__WHAT TO DO__. In the records below, change "ZK05152" to "ZK-05152" wherever it appears and leave everything else untouched.

__________

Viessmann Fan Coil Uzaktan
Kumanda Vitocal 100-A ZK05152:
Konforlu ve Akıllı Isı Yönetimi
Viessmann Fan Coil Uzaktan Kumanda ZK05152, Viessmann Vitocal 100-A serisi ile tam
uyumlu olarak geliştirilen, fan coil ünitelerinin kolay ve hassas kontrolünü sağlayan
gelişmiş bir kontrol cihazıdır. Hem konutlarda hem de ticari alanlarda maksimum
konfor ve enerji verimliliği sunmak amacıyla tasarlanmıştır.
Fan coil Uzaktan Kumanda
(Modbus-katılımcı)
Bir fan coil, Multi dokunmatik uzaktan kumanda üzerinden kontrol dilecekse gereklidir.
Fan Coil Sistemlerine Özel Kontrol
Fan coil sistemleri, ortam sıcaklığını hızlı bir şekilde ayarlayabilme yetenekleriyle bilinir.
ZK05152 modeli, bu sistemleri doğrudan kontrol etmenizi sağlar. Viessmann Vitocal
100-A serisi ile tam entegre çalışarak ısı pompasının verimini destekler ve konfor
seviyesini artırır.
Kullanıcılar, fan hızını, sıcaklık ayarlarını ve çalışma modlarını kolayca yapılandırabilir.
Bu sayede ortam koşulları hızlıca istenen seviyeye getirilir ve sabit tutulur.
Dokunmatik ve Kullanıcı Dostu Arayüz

__________

__RESPONSE TO THIS TASK__.
Viessmann Fan Coil Uzaktan
Kumanda Vitocal 100-A ZK-05152:
Konforlu ve Akıllı Isı Yönetimi
Viessmann Fan Coil Uzaktan Kumanda ZK-05152, Viessmann Vitocal 100-A serisi ile tam
uyumlu olarak geliştirilen, fan coil ünitelerinin kolay ve hassas kontrolünü sağlayan
gelişmiş bir kontrol cihazıdır. Hem konutlarda hem de ticari alanlarda maksimum
konfor ve enerji verimliliği sunmak amacıyla tasarlanmıştır.
Fan coil Uzaktan Kumanda
(Modbus-katılımcı)
Bir fan coil, Multi dokunmatik uzaktan kumanda üzerinden kontrol dilecekse gereklidir.
Fan Coil Sistemlerine Özel Kontrol
Fan coil sistemleri, ortam sıcaklığını hızlı bir şekilde ayarlayabilme yetenekleriyle bilinir.
ZK-05152 modeli, bu sistemleri doğrudan kontrol etmenizi sağlar. Viessmann Vitocal
100-A serisi ile tam entegre çalışarak ısı pompasının verimini destekler ve konfor
seviyesini artırır.
Kullanıcılar, fan hızını, sıcaklık ayarlarını ve çalışma modlarını kolayca yapılandırabilir.
Bu sayede ortam koşulları hızlıca istenen seviyeye getirilir ve sabit tutulur.
Dokunmatik ve Kullanıcı Dostu Arayüz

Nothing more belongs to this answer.